Edge-aware baselines for ogbn-proteins in PyTorch Geometric: species-wise normalization, post-hoc calibration, and cost-accuracy trade-offs
Aleksandar Stanković, Dejan Lisica
TL;DR
The paper evaluates edge-aware baselines for ogbn-proteins in PyTorch Geometric, focusing on how to convert 8-D edge evidence into node inputs and how to incorporate edges during message passing. It compares normalization schemes (BN/LN/CLN) and reports compute cost alongside ROC-AUC and micro-F1, finding GraphSAGE with sum-based edge-to-node features to be the strongest baseline, with post-hoc calibration substantially improving decision quality. The study also analyzes an edge-to-node aggregation ablation, per-species differences, and label dependencies, showing that simple aggregation choices can shift the accuracy–cost frontier and calibration metrics. Finally, the authors release standardized artifacts and scripts to enable reproducible experiments and further exploration of edge-aware baselines in cross-species protein-function prediction.
Abstract
We present reproducible, edge-aware baselines for ogbn-proteins in PyTorch Geometric (PyG). We study two system choices that dominate practice: (i) how 8-dimensional edge evidence is aggregated into node inputs, and (ii) how edges are used inside message passing. Our strongest baseline is GraphSAGE with sum-based edge-to-node features. We compare LayerNorm (LN), BatchNorm (BN), and a species-aware Conditional LayerNorm (CLN), and report compute cost (time, VRAM, parameters) together with accuracy (ROC-AUC) and decision quality.
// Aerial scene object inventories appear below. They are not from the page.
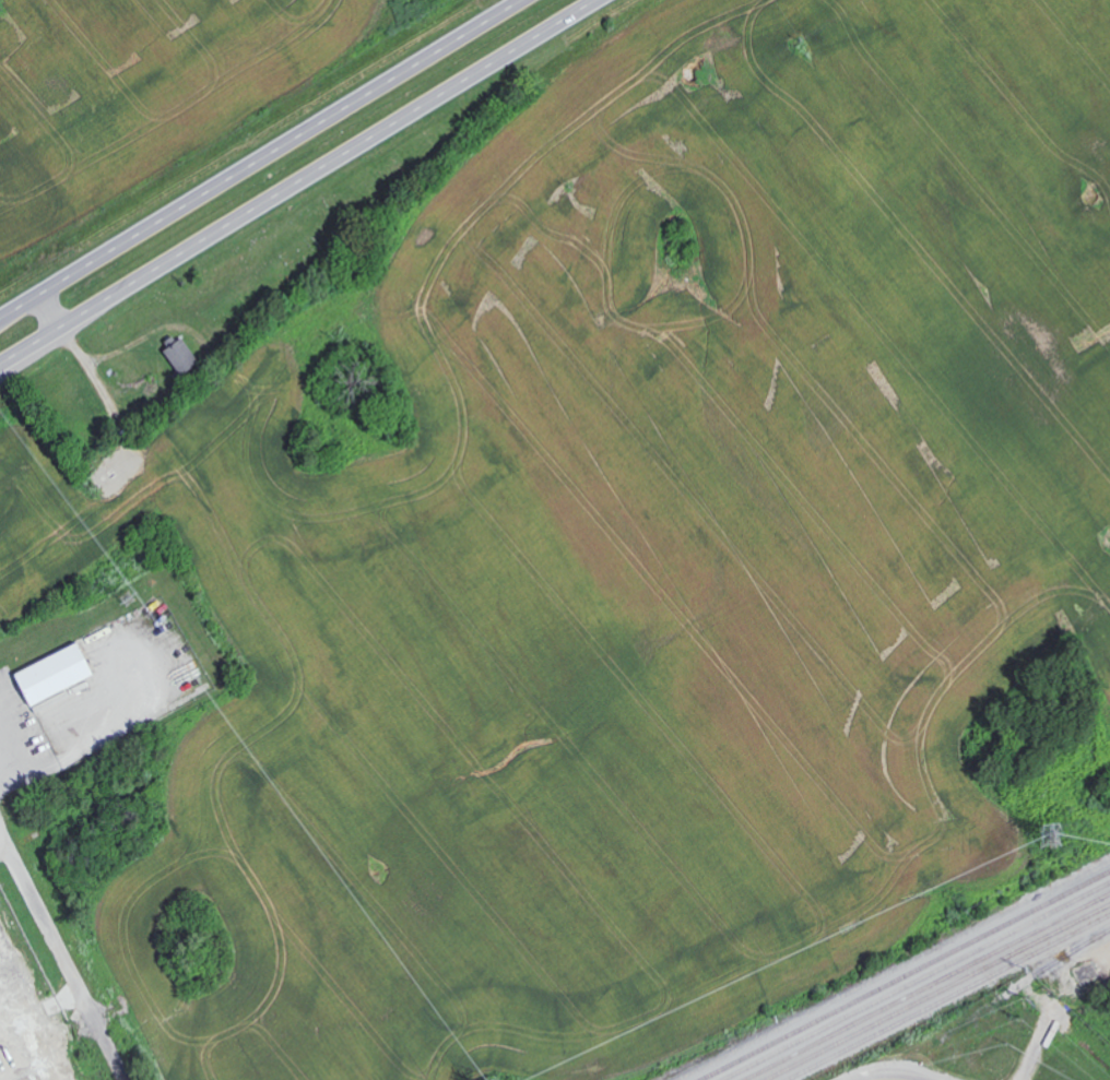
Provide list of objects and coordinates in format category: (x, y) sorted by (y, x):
crop: (147, 90)
road: (259, 159)
road: (302, 184)
park: (251, 292)
building: (185, 354)
crop: (636, 553)
power tower: (128, 600)
building: (60, 673)
road: (18, 758)
power tower: (1046, 837)
road: (3, 846)
road: (47, 921)
railway: (1075, 951)
railway: (905, 975)
railway: (919, 982)
railway: (928, 987)
railway: (938, 992)
railway: (948, 997)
In our primary experimental setup (hidden size 512, 3 layers, 3 seeds), sum consistently beats mean and max; BN attains the best AUC, while CLN matches the AUC frontier with better thresholded F1. Finally, post-hoc per-label temperature scaling plus per-label thresholds substantially improves micro-F1 and expected calibration error (ECE) with negligible AUC change, and light label-correlation smoothing yields small additional gains. We release standardized artifacts and scripts used for all of the runs presented in the paper.